Künstliche Intelligenz in der Medizin
Tisch reservieren und Diagnose erhalten

Künstliche Intelligenz nimmt immer mehr ihren Platz in der Medizin ein. Durch die Analyse menschlicher Stimmmerkmale könnte sie bald Hinweise auf mögliche Krankheiten geben. Bis es so weit ist, sind aber noch einige technische, ethische und rechtliche Fragen zu klären.

Wer telefonisch einen Tisch im Lieblingsrestaurant reserviert, könnte bald von seinem Smartphone die Empfehlung erhalten, sich ärztlich untersuchen zu lassen: nicht wegen der Wahl des Restaurants, sondern aufgrund von Auffälligkeiten, die das Smartphone in der Stimme ermittelt hat. An dieser und ähnlichen Visionen arbeiten Forschende derzeit weltweit. In den USA erstellen Wissenschaftlerinnen und Wissenschaftler etwa eine umfassende Datenbank mit Sprechproben von Menschen mit Herzinsuffizienz, Krebs, Parkinson und vielen anderen Krankheiten. 

Künstliche Intelligenz analysiert Stimmdaten

Versehen mit der Diagnose und genetischen Merkmalen der Sprechenden dienen die Sprechproben dazu, künstliche Intelligenz (KI) zu trainieren. «Die KI untersucht bei den Sprachsamples alles Mögliche: etwa Sprechtempo, Tonhöhen, Wortwahl, Atmungs- und sogar Hintergrundgeräusche», erklärt Prof. Dr. Alfred Angerer, Leiter der Fachstelle Gesundheitsmanagement an der ZHAW. Je mehr Sprechproben sie zur Verfügung hat, desto genauere Diagnosen kann die künstliche Intelligenz stellen. «Noch genauer werden solche KI, wenn beispielsweise mein Smartphone meine Sprache schon seit langer Zeit kennt.» 

Alexa im Patientenzimmer

Das würde sehr viele neue Möglichkeiten in der Medizin eröffnen. «Vorstellbar ist etwa eine Art Alexa, die im Patientenzimmer oder am Telefon mithört und so die Diagnose des Arztes unterstützt.» Spannend könnte es auch in der Prävention werden – gerade bei Krankheiten im Hals-Nasen-Ohren-Bereich (HNO), die die Sprache direkt verändern. «Auch im Mental Health gibt es sehr naheliegende Anwendungen», erklärt Angerer. «Wenn sich die Sprachgeschwindigkeit und Wortwahl verändert, könnte das beispielsweise ein frühes Anzeichen für Depressionen oder Alzheimer sein.» 

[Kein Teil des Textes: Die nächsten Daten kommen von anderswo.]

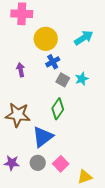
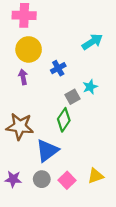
yellow circle: (46, 39) -> (29, 49), moved
gray square: (63, 80) -> (73, 97), moved, turned 32
yellow triangle: (85, 177) -> (96, 176), moved

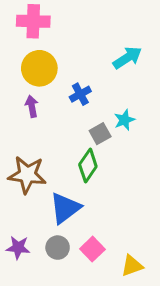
yellow triangle: (96, 176) -> (132, 266), moved

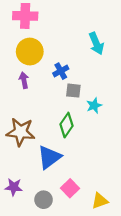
cyan arrow: (127, 58) -> (96, 43), turned 100
cyan star: (124, 120) -> (94, 105), moved
gray square: (100, 134) -> (73, 91), moved, turned 35
gray circle: (58, 248) -> (44, 200), moved

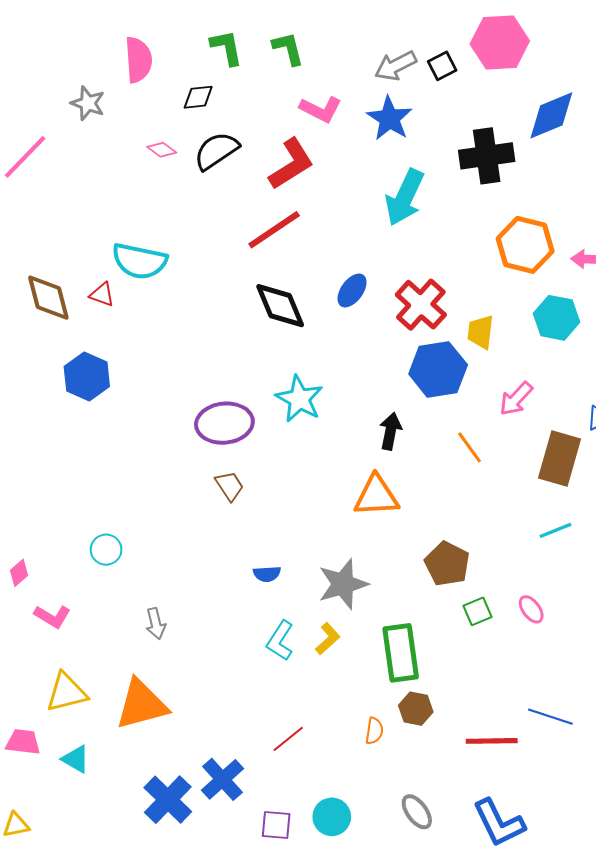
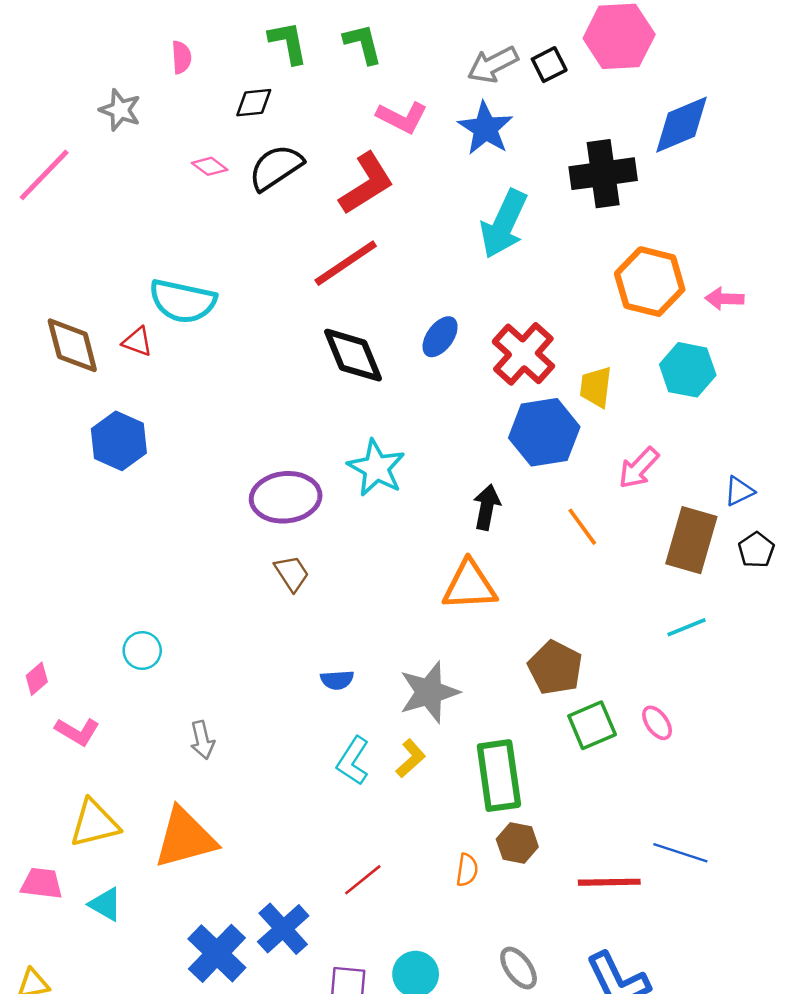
pink semicircle: (138, 60) -> (181, 57), size x0.6
green square: (478, 611) -> (592, 725), size x1.4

Auch Diabetes, Parkinson, Herzinsuffizienz und andere Krankheiten könnten so früher erkannt werden. Darüber hinaus könnte künstliche Intelligenz Zusammenhänge zwischen Sprechmerkmalen und Krankheiten entdecken, von denen bisher niemand wusste. «Ich würde da grundsätzlich nichts ausschliessen», so Angerer.

Technische, ethische und rechtliche Fragen

Damit künstliche Intelligenz derartige Unterstützung bieten kann, braucht es mehrere zehntausend gut kontrollierte und hochwertige Sprechproben mit Diagnosen. Nicht nur bei seltenen Krankheiten kann dies eine Herausforderung sein, wie Angerer am Beispiel deutlich macht: «Wo bekomme ich 100‘000 Sprachsamples von Alzheimer-Patientinnen und -Patienten in verschiedenen Stadien, um eine KI zu trainieren?» Zudem ist unklar, ob sich die Erkenntnisse aus Sprechproben einer Sprache auf andere Sprachen übertragen lassen. 

Weiter stellt sich die Frage nach dem Umgang mit den Daten: «Eine Firma könnte die Anrufe ihrer Hotline mit einer KI durchleuchten, um festzustellen, wer an einer Depression leidet», gibt Angerer zu bedenken. Gesetzlich sind also noch sehr viele Fragen offen, sollten solche Systeme breit eingeführt werden. «Aber wenn diese gelöst werden, könnten solche Lösungen viel menschliches Leid in unserem Gesundheitssystem vermeiden.»